To increase transparency, PeerJ operates a system of 'optional signed reviews and history'. This takes two forms: (1) peer reviewers are encouraged, but not required, to provide their names (if they do so, then their profile page records the articles they have reviewed), and (2) authors are given the option of reproducing their entire peer review history alongside their published article (in which case the complete peer review process is provided, including revisions, rebuttal letters and editor decision letters).
I believe you have addressed the comments sufficiently.
There are only minor suggested revisions. Please see them below.
The article meets the basic reporting standards.
The methodological approach is sound. Minor comments:
1. What was the total number of alerts? I assume it was around 1500 given the median of two per patient. This could be better clarified especially in the results, line 125. It reads as if there were 795 alerts, but I think there were 795 unique patients in whom the alert fired.
2. After discussion with my statistical colleagues, I believe that the statement made (Methods, line 98) is not quite accurate. Sensitivity and specificity can be estimated without manual chart review of ALL negative subjects. With a known/anticipated prevalence, a smaller subset can be reviewed to estimate the prevalence (with a certain degree of confidence) in the negative alert patients. The number needed may still be larger than the authors are able to review, but I do not believe reviewing all negative is required.

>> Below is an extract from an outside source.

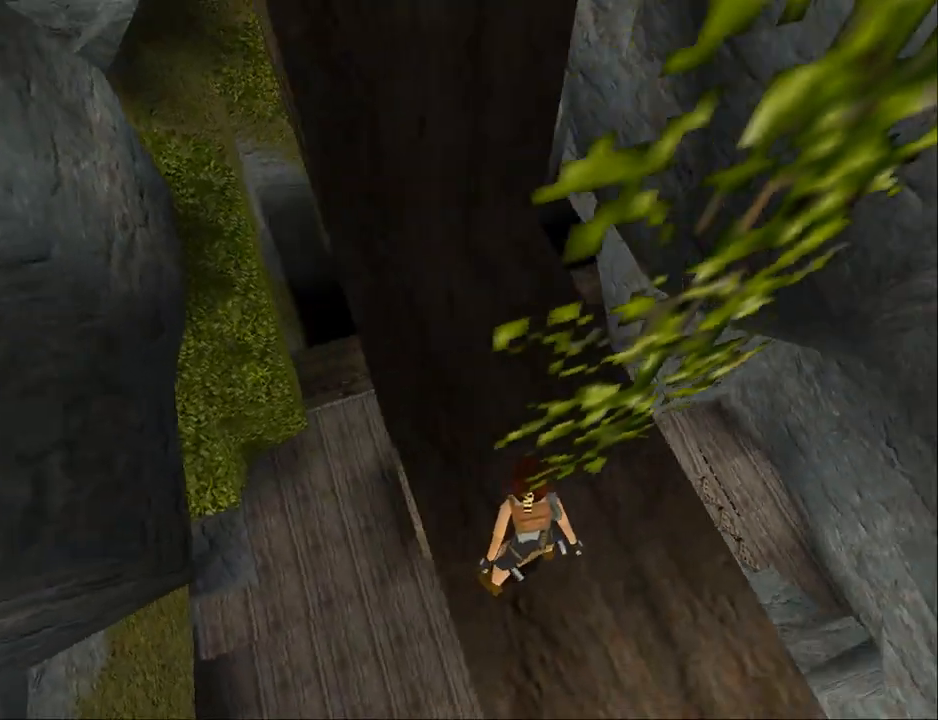
{"buttons": [], "events": [[33, "DPAD_RIGHT", "up"], [333, "L2", "up"]]}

Now that formal estimates of sensitivity and specificity are not attempted, the results more appropriately match the methodology.

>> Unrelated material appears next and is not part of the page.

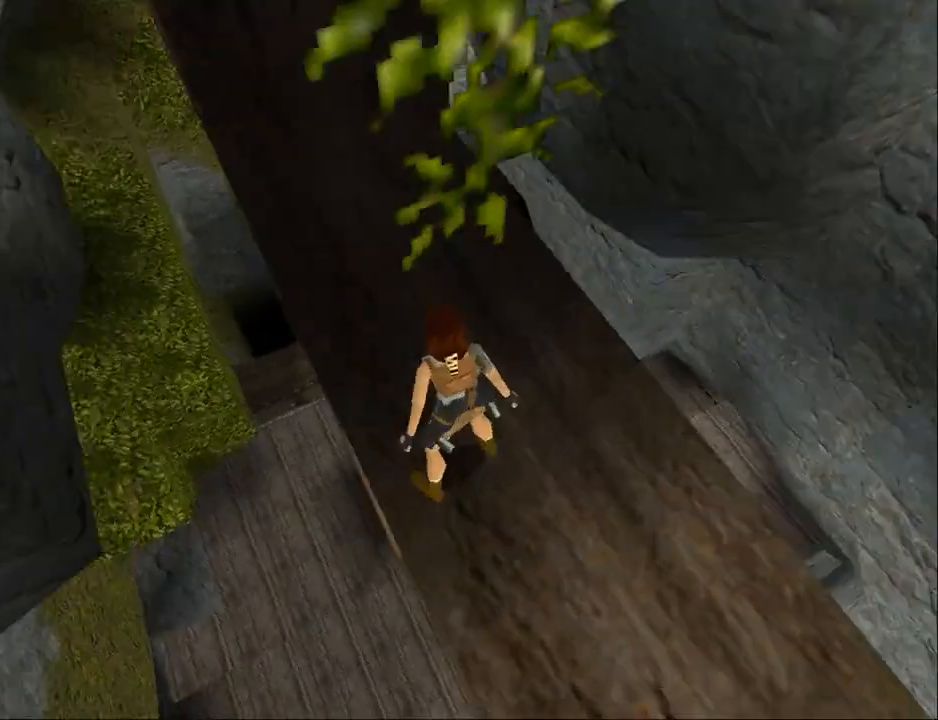
{"buttons": ["DPAD_RIGHT"], "events": [[200, "DPAD_RIGHT", "down"]]}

Appreciate that the authors added the table reporting ED outcomes (admission, discharge, died). However, some discussion on the 10% of patients who were discharged despite a true positive sepsis alert might be warranted. I realize that the alert was not made available to the clinicians, but does this 10% represent a population who could potentially benefited had the alert been transmitted to the clinician?
Interesting manuscript. Appreciate the opportunity to review.
The reviewers and myself have reviewed the paper and all find it interesting and novel and point out many strong points. However there are many concerns and questions that need addressing for this to be published in PeerJ.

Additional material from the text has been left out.